After the frantic runs through the mall, the overabundance of food, and hectic schedules of the holidays, at last we find time to sit back, reflect, and prepare for the coming year… which means it’s time for New Year’s resolutions! We all make them to better our lives, at least that is the goal, right? We usually think to exercise more, eat healthier, find balance, but let’s not forget about our professional lives! In many organizations, employees often undertake this reflective exercise for their professional development under the pretext of annual management by objectives (MBOs). Trainers – whose goal is to manage the intangible and create tangible outputs – often find it difficult to outline their objectives, and therefore go about their day-to-day activities without an overall roadmap of their training activities.
It can be difficult to set training goals for the business cycle. Insufficient time, lack of a clear organizational strategy, and external market drivers all come into play when planning for upcoming training activities. For all those corporate trainers out there, here are the most common training mistakes (and tips on how to avoid them in 2011) to consider in the MBO planning phase:
1. Not Evaluating the Needs of All Stakeholders:
Successful training programs emerge from the overall organizational needs, and tie into real performance challenges. Anticipate the needs of your learners by evaluating where the organization is heading (product launches, corporate restructuring, recruitment); this should serve as foundation of which training components will be covered in the fiscal year. Avoid the “nice to have trainings” or the “I’ve always wanted to try that approach” – these are indications that you are heading for trouble.
Also, involve different members of the target audience in the development phase. Having champions with different levels of experience and knowledge will make sure you respond to the diverse needs of your learners.
2. Choosing the Wrong Medium for the Message
The content should determine which instructional approach to be used. It would be wasteful to create a print-based manual to teach problem solving skills, just as it can be inefficient to create a workshop on standard policies and procedures. Make sure you take time to consider the instructional delivery based on the content and organizational culture.
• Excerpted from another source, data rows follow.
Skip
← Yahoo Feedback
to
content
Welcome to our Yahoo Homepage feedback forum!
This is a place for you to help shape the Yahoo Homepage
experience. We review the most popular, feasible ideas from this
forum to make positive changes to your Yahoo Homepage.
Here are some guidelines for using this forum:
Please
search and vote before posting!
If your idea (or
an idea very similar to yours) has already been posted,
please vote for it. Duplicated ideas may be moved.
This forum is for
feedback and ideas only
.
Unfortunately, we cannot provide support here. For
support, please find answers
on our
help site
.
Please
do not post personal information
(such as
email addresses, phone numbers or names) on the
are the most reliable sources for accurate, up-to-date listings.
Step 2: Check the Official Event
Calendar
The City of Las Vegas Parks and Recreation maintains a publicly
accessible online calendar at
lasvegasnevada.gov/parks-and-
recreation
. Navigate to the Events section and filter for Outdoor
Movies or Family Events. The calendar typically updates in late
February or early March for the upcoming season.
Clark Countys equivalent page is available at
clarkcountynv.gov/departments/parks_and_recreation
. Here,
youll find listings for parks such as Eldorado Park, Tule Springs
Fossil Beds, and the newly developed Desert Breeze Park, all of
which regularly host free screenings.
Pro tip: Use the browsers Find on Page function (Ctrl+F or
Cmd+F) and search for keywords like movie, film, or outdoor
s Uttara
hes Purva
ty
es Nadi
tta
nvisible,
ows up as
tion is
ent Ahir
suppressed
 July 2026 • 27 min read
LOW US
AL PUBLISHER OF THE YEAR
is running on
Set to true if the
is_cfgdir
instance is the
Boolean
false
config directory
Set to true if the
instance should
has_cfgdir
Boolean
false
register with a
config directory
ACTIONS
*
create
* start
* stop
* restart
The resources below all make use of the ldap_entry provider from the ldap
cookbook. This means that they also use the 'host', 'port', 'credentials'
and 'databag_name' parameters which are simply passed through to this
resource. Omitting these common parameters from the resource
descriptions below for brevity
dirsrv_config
3. Not Dedicating Time and Attention to the Instructional Message Design
Training materials do not need all the bells and whistles of a marketing pitch, but they certainly need a visually appealing design. Further, you need to ask yourself: what do learners need to know about the topic, which areas are most difficult to master, and how should I deliver the message? Remember the fundamentals of communication: data transmitted becomes information when it’s processed and understood by the receiver (learner).
Make the training fun and engaging. No one appreciates sitting in a 3-hour didactic lecture where the end result is cognitive overload!
4. Rushing the Development, Comprising Quality
Often the reality is that once the budget is committed, the project has to be developed and delivered within the fiscal year. This sometimes puts trainers in a difficult predicament where they are tempted to scale down the development, or favour shorter timelines at the expense of the overall quality. Rather than deliver an unfinished product, it is wiser to phase the delivery of the program, breaking it into smaller individual pieces.
Also, always make sure to dedicate project hours towards pilot testing the course content. Just as software developers conduct beta tests on their systems, instructional designers need to do the same. This allows you to see how a sample of learners interact with the material, and if any final changes need to be made before it goes into production.
We wish you great success in 2011! With proper planning, you can set yourself apart and further reinforce the importance of training in organizational development. In the words of personal time management author Alan Lakein: “planning is bringing the future into the present so that you can do something about it now”.